6 © ISO/IEC 2018 – All rights reserved
— Author/company/email: Name, company, and email (if provided) of the person(s) submitting the
use case
— Actors/ stakeholders and their roles and responsibilities: Description of the players and their
roles in the use case
— Goals: Objectives of the use case
— Use case description: Brief description of the use case
4.2 Current solution
Current solutions describe current approach to processing big data at the hardware and software
infrastructure and analytics level.
— Compute (System): Computing component of the data analysis system
— Storage: Storage component of the data analysis system
— Networking: Networking component of the data analysis system
— Software: Software component of the data analysis system
4.3 Big data characteristics
Big data Characteristics describe the properties of the (raw) data including the four major ‘V’s’ of big data.
— Data source: The origin of data, which could be from instruments, Internet of Things, Web,
Surveys, Commercial activity, or from simulations. The source(s) can be distributed, centralized,
local, or remote.
— Data destination: If data transformed in use case, where the final results end up.
— Volume: The characteristic of datasets that is most associated with big data. Volume represents
the extensive amount of data available for analysis to extract valuable information. The assumption
that you can extract the most value by analysing as much of the volume of data as possible was one
of the primary drivers for the creation of the new scaling technologies.
— Velocity: The rate of flow at which the data is created, stored, analysed, or visualized. Big data
velocity means a large quantity of data needs to be processed in a short amount of time. Dealing
with high velocity data is commonly referred to as techniques for streaming data.
— Variety: The need to analyse data from a number of domains and a number of data types. The
variety of data was handled through transformations or pre-analytics to extract features that would
allow integration with other data. The wider range of data formats, logical models, timescales, and
semantics, which is desirous to be used in analytics, complicates the integration of the variety of
data. Metadata is increasingly used to aid in the integration.
— Variability: Changes in data rate, format/structure, semantics, and/or quality that impact the
supported application, analytic, or problem. Impacts can include the need to refactor architectures,
interfaces, processing/algorithms, integration/fusion, storage, applicability, or use of the data.
4.4 Big data science
Big data science describes the high level aspects of the data analysis process.
— Veracity and data quality: This covers the completeness and accuracy of the data with respect
to semantic content as well as syntactical quality of data (such as presence of missing fields or
incorrect values).

§ DATA FOR ANALYSIS:

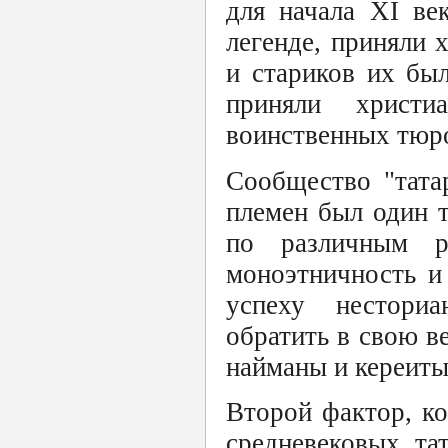
для начала XI ве
легенде, приняли 
и стариков их бы
приняли христи
воинственных тюр
Сообщество "тата
племен был один т
по различным р
моноэтничность и
успеху несториа
обратить в свою в
найманы и кереиты
Второй фактор, ко
средневековых та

§ REQUIRED ACTION 1: According to the big data template passage, what is dealing with high velocity data commonly referred to as?
§ REQUIRED ACTION 2: Name every component of the data analysis system that the big data template passage lists under "4.2 Current solution".
§ REQUIRED ACTION 3: From the big data template passage, copy out the stretch from "4.4 Big data" through "incorrect values).".

§ EXPECTED OUTPUT 1: Techniques for streaming data.

§ EXPECTED OUTPUT 2: Compute (System), Storage, Networking, Software

§ EXPECTED OUTPUT 3:
4.4 Big data science
Big data science describes the high level aspects of the data analysis process.
— Veracity and data quality: This covers the completeness and accuracy of the data with respect
to semantic content as well as syntactical quality of data (such as presence of missing fields or
incorrect values).